Indore (Madhya Pradesh): Indore’s much-publicized image as India’s cleanest city has been severely dented as a contaminated drinking water crisis in Bhagirathpura spirals into a full-blown public health emergency.

While local residents claim at least 10 deaths due to diarrhoea and vomiting, the administration and health department continue to release conflicting and lower figures, triggering public anger, fear, and political confrontation.

A massive door-to-door health survey has so far identified 2,756 symptomatic patients, with 150+ people admitted to hospitals. The crisis has exposed glaring lapses in civic infrastructure, delayed response, and a disturbing gap between ground reality and official data.

Death Toll: Residents’ vs official figures The biggest flashpoint remains the number of deaths. Residents’ claim: 10 deaths

Collector Shivam Verma: 4 deaths, 149 hospitalised

Mayor Pushyamitra Bhargav: 7 deaths, 116 sick

Minister Kailash Vijayvargiya (earlier): 3 deaths

Deaths reported on Wednesday

Avyaan Sahu (5 months)

Gomti Rawat (50)

Tarabai Kori (70)

Santosh Bigoliya

Jeevan Lal Barede

Deaths reported earlier:

Nandlal Pal (75)

Urmila Yadav (60)

Uma Kori (31)

Manjula, wife of Digambar (74)

Seema Prajapat (50)

Deaths began 10 days earlier

Cremation ground records have revealed a disturbing truth, the first death occurred on December 21, not a few days ago as officially suggested.Sumitra Devi (50), a resident of Motihari, Bihar, who had come to visit her son in Indore, was cremated on December 21. Family members confirmed she suffered stomach pain, vomiting and diarrhoea for 10–12 days before death.

Cremation records also show Santosh Bigoliya (75) died on December 24, with the cause listed as “old age” despite diarrhoea symptoms. Notably, six deaths have been officially recorded as “old age”, raising serious suspicion that water-related deaths were underreported even before the crisis came to light.

How the crisis started

Residents complained of foul-smelling water nearly 15 days ago. Despite complaints, contaminated water continued to flow. A leak was found in the main Narmada pipeline beneath toilets near a police outpost. Sewage seeped into the drinking water line, triggering mass infection. Large drainage pits filled with dirty water, mosquito breeding, and stench further aggravated health risks in Bhagirathpura and nearby Bhavna Nagar.

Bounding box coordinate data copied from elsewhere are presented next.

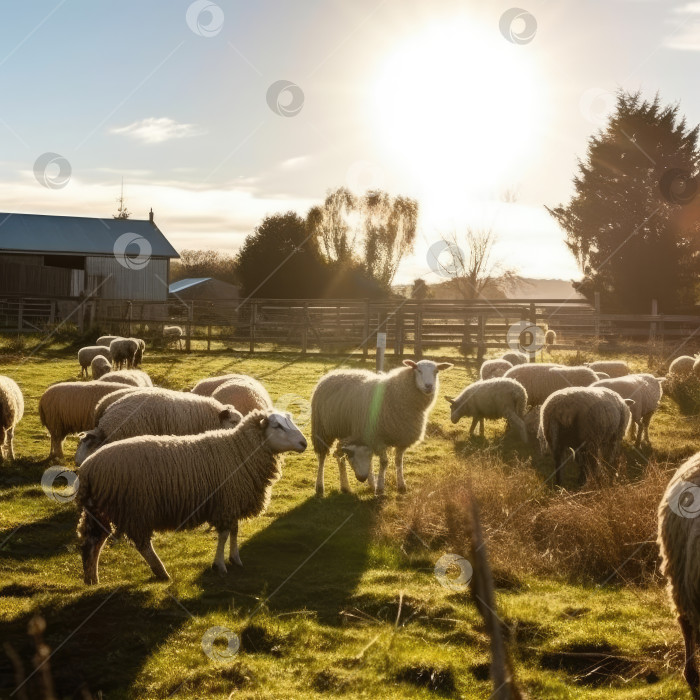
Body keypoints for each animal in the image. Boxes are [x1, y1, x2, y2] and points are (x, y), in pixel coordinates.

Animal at [76, 408, 306, 584]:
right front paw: (220, 565)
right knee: (142, 544)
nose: (304, 443)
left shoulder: (232, 502)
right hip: (135, 508)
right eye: (277, 426)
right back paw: (161, 572)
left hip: (100, 509)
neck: (239, 450)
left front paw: (235, 559)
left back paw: (91, 579)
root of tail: (87, 468)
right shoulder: (225, 502)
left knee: (93, 541)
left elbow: (234, 531)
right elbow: (224, 534)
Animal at [312, 360, 454, 498]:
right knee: (322, 457)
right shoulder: (377, 438)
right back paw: (320, 486)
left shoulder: (401, 438)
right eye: (418, 370)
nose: (429, 386)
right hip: (322, 429)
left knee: (341, 454)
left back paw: (348, 486)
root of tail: (333, 373)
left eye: (436, 371)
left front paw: (401, 486)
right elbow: (384, 462)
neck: (397, 394)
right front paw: (380, 489)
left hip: (348, 430)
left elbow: (398, 461)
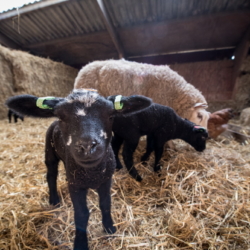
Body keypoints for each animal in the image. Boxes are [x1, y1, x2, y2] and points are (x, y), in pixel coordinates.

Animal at [5, 90, 151, 250]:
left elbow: (106, 204)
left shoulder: (106, 180)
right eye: (61, 117)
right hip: (49, 152)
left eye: (110, 116)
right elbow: (81, 214)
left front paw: (109, 227)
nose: (87, 146)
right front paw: (80, 243)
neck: (92, 173)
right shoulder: (76, 185)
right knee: (51, 175)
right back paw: (54, 200)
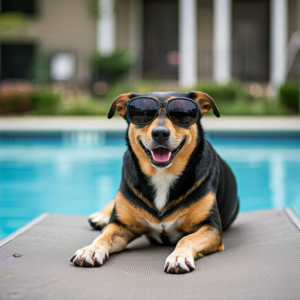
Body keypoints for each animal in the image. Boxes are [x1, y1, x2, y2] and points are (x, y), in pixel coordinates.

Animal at [69, 91, 238, 274]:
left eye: (182, 113)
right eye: (142, 112)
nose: (160, 133)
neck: (162, 175)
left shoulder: (211, 227)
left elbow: (187, 239)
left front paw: (178, 257)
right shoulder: (121, 225)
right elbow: (104, 236)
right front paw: (90, 250)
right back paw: (101, 216)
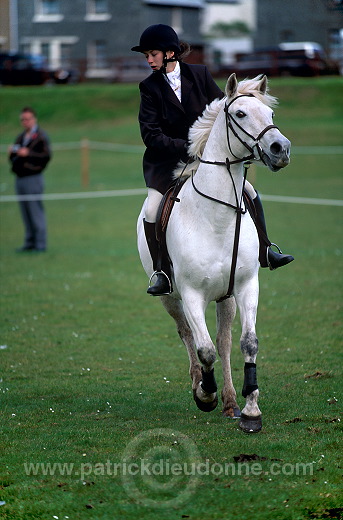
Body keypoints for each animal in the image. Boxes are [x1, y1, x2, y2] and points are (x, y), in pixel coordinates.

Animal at [137, 72, 290, 430]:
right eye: (240, 114)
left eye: (271, 114)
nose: (281, 149)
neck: (216, 218)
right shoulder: (192, 294)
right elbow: (203, 348)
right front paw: (205, 395)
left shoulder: (246, 286)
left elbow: (247, 342)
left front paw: (250, 410)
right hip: (170, 297)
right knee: (187, 335)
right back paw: (199, 383)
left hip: (226, 296)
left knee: (224, 341)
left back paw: (231, 400)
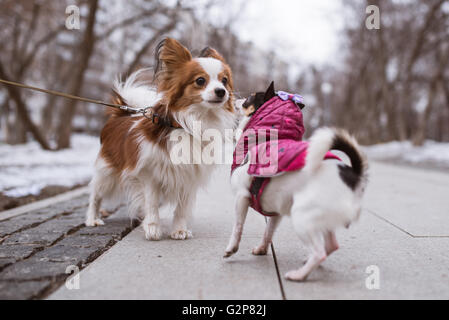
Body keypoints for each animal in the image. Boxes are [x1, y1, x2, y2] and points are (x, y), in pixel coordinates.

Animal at [85, 38, 236, 240]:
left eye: (224, 81)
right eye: (200, 81)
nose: (221, 91)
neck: (191, 122)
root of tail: (120, 115)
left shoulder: (188, 177)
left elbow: (181, 208)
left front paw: (179, 230)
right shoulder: (149, 175)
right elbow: (152, 204)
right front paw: (152, 228)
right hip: (107, 173)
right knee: (95, 194)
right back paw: (92, 219)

Patients Admitted (Hospital-wise)

Hospital Patients

Verma Hospital- 30

ESIC Hospital- 11

MY Hospital- 5

Triveni Hospital- 7

Sri Aurobindo Hospital- 6 (3 in ICU)

Health Department Data

2,703 houses surveyed

40,000 people examined

2,756 symptomatic

150+ admitted to hospitals

50+ discharged after recovery

1,000+ health staff deployed

1,000+ ASHA workers on ground

14 doctors, 24 MPWs

4 ambulances operating round-the-clock

ASHA workers are distributing ORS, zinc and chlorine tablets and making public announcements urging residents to drink only boiled water.

Medicines and water for a year sold in 4 days

The civic authorities have deployed 50 water tankers to supply water to the area; however, the residents are refusing tanker water, arranging private RO supplies, citing loss of trust in civic authorities.

A local pharmacist revealed that medicines for diarrhoea, vomiting and fever usually sold over an entire year were exhausted within just four days, underscoring the scale of the outbreak. Similarly, grocery shopkeepers said that their stocks of water bottles are getting sold fast and they have to restock daily.

Helpline Number for water tanker: 7440440511

CM ON GROUND | Compensation & Assurances

Chief Minister Dr. Mohan Yadav, who reached Indore and visited patients at Verma Nursing Home, announced: Rs 2 lakh ex-gratia for families of each deceased Free treatment in all government and private hospitals Refunds for patients who paid for treatment

ACTION TAKEN AGAINST OFFICIALS

Zonal Officer Shaligram Shitole – Suspended

Assistant Engineer (PHE) Yogesh Joshi – Suspended

Deputy Engineer (PHE) Shubham Srivastava – Terminated

Inquiry committee formed

Chairperson: IAS Navjivan Panwar

Members: SE Pradeep Nigam, Dr. Shailesh Rai (MY Medical College)

HIGH COURT INTERVENTION

In a major development, the Indore High Court ordered Free treatment for all affected patients A detailed status report by January 2

The order followed a PIL filed by the Indore High Court Bar Association, demanding clean and safe drinking water for residents.